The house that feels like home in the Netherlands is three stories tall. The stairs are steep and curving and narrow in both directions - side to side and front to back. I mostly walk up them on tiptoe and down them with my feet sideways. The lower set of stairs just twists a little, but the second set makes a full 90 degree turn.
I sleep in a little room under the eaves and rafters on the third floor. The only toilet has always been on the first floor.
I don't know why the Dutch so like to have only one toilet in a house, but they do. And it's always in a tiny room with a tiny sink that only has cold water.
During the day, it is great to have the toilet on the ground floor. Statistically, most of one's incidences of needing a toilet are going to occur during waking hours.
But my Dutch family also loves beverages - tea, coffee, juice, Rivela, milk, wine, beer, hot chocolate, anything - and my great uncle and aunt constantly offer them to us. I once kept a running beverage log while I was here, just accepting every beverage I was offered, and the number, I believe, ran to 19. (12? 19? I can't really remember. Over 10. But 19 sounds familiar.)

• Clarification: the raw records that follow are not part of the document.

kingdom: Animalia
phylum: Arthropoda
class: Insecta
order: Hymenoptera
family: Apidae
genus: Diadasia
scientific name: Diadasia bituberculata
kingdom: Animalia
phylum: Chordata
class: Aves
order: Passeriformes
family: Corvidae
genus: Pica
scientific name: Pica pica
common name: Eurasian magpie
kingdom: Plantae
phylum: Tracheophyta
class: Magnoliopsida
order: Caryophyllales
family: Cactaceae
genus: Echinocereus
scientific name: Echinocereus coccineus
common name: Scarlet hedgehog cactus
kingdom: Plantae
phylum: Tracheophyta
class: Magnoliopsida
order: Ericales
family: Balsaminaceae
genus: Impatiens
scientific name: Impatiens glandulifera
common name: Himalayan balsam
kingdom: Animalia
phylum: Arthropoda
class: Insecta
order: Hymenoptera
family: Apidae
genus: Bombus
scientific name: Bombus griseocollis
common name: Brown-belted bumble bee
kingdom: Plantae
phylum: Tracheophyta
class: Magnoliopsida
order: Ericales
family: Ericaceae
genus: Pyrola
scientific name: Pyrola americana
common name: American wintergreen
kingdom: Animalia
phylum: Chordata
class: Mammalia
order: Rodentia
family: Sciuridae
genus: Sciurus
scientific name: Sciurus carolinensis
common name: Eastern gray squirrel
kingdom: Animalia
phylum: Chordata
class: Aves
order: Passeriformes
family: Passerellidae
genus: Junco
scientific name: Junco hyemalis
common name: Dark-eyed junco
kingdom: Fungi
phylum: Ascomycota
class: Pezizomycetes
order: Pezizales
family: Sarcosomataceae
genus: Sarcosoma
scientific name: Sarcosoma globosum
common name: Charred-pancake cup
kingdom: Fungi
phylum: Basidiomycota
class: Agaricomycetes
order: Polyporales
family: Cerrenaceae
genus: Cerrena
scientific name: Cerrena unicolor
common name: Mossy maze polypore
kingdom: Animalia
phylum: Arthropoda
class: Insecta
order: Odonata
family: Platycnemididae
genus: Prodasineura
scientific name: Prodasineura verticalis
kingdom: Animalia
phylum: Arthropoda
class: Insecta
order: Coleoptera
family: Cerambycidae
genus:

AND, my Dutch relatives have no qualms about coffee at bedtime. Frankly, I have no qualms about coffee at bedtime either, save one: coffee makes me have to pee.
The problem with needing to pee in the middle of the night when your bedroom is on the third floor and the bathroom is on the first floor of a house with steep, curving, narrow staircases, particularly when you are clumsy, is the high likelihood of falling and dying. Or falling and making a clatter that wakes everyone up. Or falling and damaging yourself and lying helplessly at the bottom of the steep, curving, narrow stairs trying to decide whether to wake everyone up to help you stand up.
(None of those things have happened. But I am very, very careful, no matter how sleepy I am when going down the stairs.)
The situation has, in theory, been alleviated by the installation of a new toilet in the sink/bath room on the second floor, except not, because the new toilet requires pulling a string to get the water flowing, and then waiting a while, and then pushing a button that results in flushing plus a horribly loud noise. Oom C. calls it the spaceship toilet, and it does indeed sound like a rocket at liftoff.
To spare the people sleeping on the second floor, I still stumble all the way down two flights of steep, curving, narrow stairs in the middle of the night.
But today I remembered not to drink coffee after dinner. Maybe that will help.